Unfortunately, there may come a moment where you’d want to de-register a company. That’s why it’s always good to know how to do it and what steps you have to take in order to be eligible to apply for deregistering.
In order to apply for deregistering a company, the entity will have to meet certain criteria. Your company shouldn’t have any outstanding debts, you should apply for deregistration at least two weeks before the annual review date and all parties should agree upon deregistering.
These are some of the many criteria that the company should meet. For the full list of criteria that you’ll have to meet in order to deregister a company, check out this page by ASIC.
In order to maintain your business, there are some ongoing costs that you’ll have to cover. Of course, the more complex the structure of your business is more expensive it will be to maintain it.
Ongoing costs for Sole Traders
As a sole trader, the only recurring cost that you’ll have is your business name registration. Thirty-six dollars per year or AU$84 for three years. Whatever you choose, it’s still fairly inexpensive.
You also must keep tax records for five years minimum.
Ongoing costs for Companies
You’ll have to cover a business name registration fee. Again, it’s AU$36 for one year and AU$84 for three years.

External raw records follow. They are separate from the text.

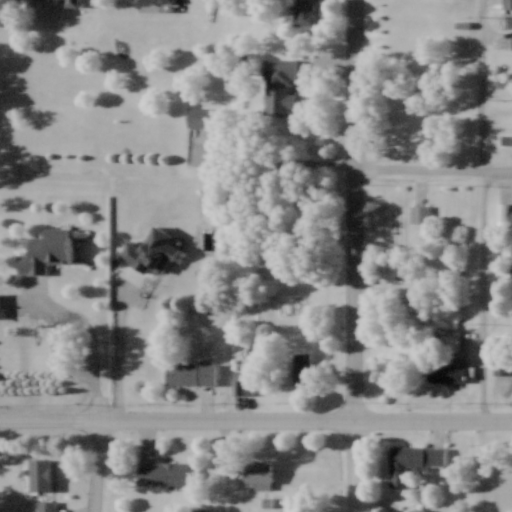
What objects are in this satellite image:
building: (304, 12)
building: (280, 84)
road: (483, 85)
building: (200, 115)
road: (275, 162)
road: (433, 170)
road: (355, 207)
building: (419, 212)
building: (510, 217)
building: (45, 249)
building: (306, 369)
building: (447, 372)
building: (190, 373)
building: (241, 383)
road: (225, 417)
road: (433, 417)
road: (48, 419)
building: (412, 461)
road: (354, 464)
road: (95, 465)
building: (163, 471)
building: (40, 472)
building: (258, 475)
building: (45, 506)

On top of that, an annual review fee is mandatory and it will set you back around AU$263 for a proprietary company.
Why you might want to change your business from Sole Trader to Limited Company
While the sole trader structure is super easy to maintain, switching to a company structure can help you with paying less tax, provide a layer of protection between you and the customer and help your business reach its full potential.
As a sole trader, you may have to pay tax rates up to 49%! Working so hard for your money, this just isn’t cool…

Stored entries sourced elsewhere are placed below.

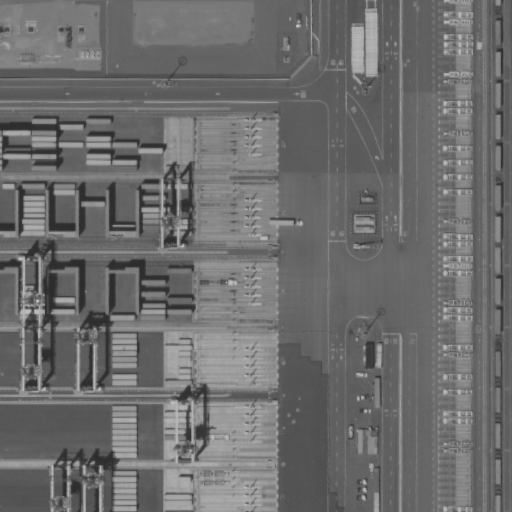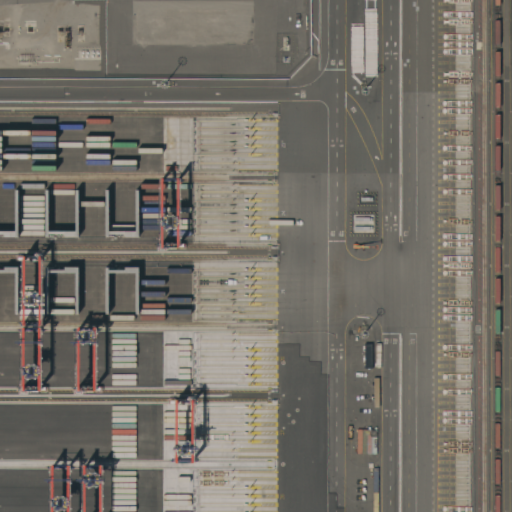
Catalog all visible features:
road: (167, 89)
road: (361, 133)
road: (414, 161)
railway: (495, 256)
road: (362, 296)
road: (362, 485)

But there’s a catch. Simply by switching to a company structure won’t help you with cutting the per cent of tax you’re paying. In fact, if you’re the only one who’s doing all or the majority of the work you’re better off sticking with the sole trader structure.
But, if you’re employing workers, and they’re doing the same thing as you, considering a company structure might be good for your business.
Other benefits are travel allowances. A company can pay tax-free travel allowances to employees. Sole traders can’t.
There are some tax benefits when it comes to selling your business, as well. As a sole trader, you’ll be liable for the resulting tax completely. The company structure offers some flexibility on that matter.
Scaling your business is another good reason to switch to a company structure. You’ll be able to take investors, provide a layer of protection between your assets and your business, and provide security for your employees.
Also, if you’re already having a pretty successful business, but you’re still operating as a sole trader, you’re exposing yourself to a level of risk. Adopting a company structure is a great way to change that.
By the way… If you’re running a cleaning, handyman or pest control business on your own we can help you out. Check out our franchise opportunities to learn more!
Making the transition
Changing your business’ structure is a big step. You can even say it’s like writing a new chapter in your entrepreneurial venture.
That’s why we’d always suggest that you make this step by taking your time and doing your research. Consult with lawyers and accountants. Is this the right time for you?
If you’ve never done this before it’s best to consult with someone who’s done it. Maybe a company isn’t the best structure for your type of business. Maybe it’s another type.
Consultations are for that – to find the most suitable type of legal structure for your business.